Pick up the account of the Charlie Hebdo attack in Paris after its final sentence and keep writing it.

## Selection
:::::
European Union Counter-Terrorism Coordinator Gilles de Kerchove told WTOP, “The trend is still that in countries like France, there are about three people per day going to Syria to join the Islamic State of Iraq and the Levant (ISIL).”

Authorities are worried that the terror conscripts might return to the west to launch attacks, but the unpredictability of their behavior is also a great concern.

Paris appeared to have been the scene of the first major outbreak. Residents had been feeling uneasy for months.

“We had been waiting for an attack and were surprised that we made it through the holidays,” said Ellen Wasylina, an American and longtime resident of France.

Three lone-wolf attacks before Christmas left one person dead, and “our guard was brought down a little bit,” Wasylina said.

The French government managed to shut down five terror plots in the 18 months leading up to the Charlie Hebdo attacks, including several shortly before the end of 2014.

But the glimmer of hope quickly turned to despair on Jan. 7.

Unsuspecting Parisians saw “two men out on the street with Kalashnikovs in plain daylight,” said Wasylina. “This was at 11:30 in the morning.”

At about 11:25 a.m., brothers Cherif, 32, and Said Kouachi, 34, entered the Charlie Hebdo headquarters building.  Within a span of approximately seven minutes, they methodically shot and killed 11 people, including eight journalists, a police bodyguard, a maintenance worker and a visitor with automatic rifles, calling out the names of some victims as they fired at them.

After exiting the building and claiming “we have avenged the prophet,” they killed another policeman –a fellow Muslim.

The speed of the rampage stunned Paris. But the calm the assassins employed in their killing spree and their civility toward some who crossed their paths during the attack left victims, onlookers on rooftops and intelligence and security authorities unclear about why the attack  happened.
:::::
## Data block

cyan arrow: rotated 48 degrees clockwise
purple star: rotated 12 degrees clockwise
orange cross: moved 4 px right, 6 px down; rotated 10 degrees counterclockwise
:::::
## Reply to the exercise
Within an hour of the rampage, the brothers granted their carjacking victim the time to retrieve his dog from the vehicle before they took off. They had also spared the life of a woman when they entered the magazine’s offices.

The behavior complicated attempts by security officials to determine what happened immediately after the attack.

In the early hours afterward, a senior U.S. Intelligence official told WTOP, “While it’s true Charlie Hebdo has been subject of violent extremist threats over the past several years, none of the threats has been recent, nor can they be linked to this attack.”

That statement came before authorities learned that Said Kouachi, the older brother, had traveled to Yemen to train with al-Qaida in the Arabian Peninsula (AQAP) and met the group’s inspirational leader Anwar al-Awlaki before he was killed in a drone attack.

According to Kouachi, he discussed the attack during that visit and later media reports from France indicate he trained in Yemen with AQAP.

There are reports that while in Yemen, Kouachi  lived with Umar Farouk Abdulmutallab, who tried to bring down Northwest Airlines Flight 253 over Detroit on Christmas Day 2009  wearing a bomb in his underwear.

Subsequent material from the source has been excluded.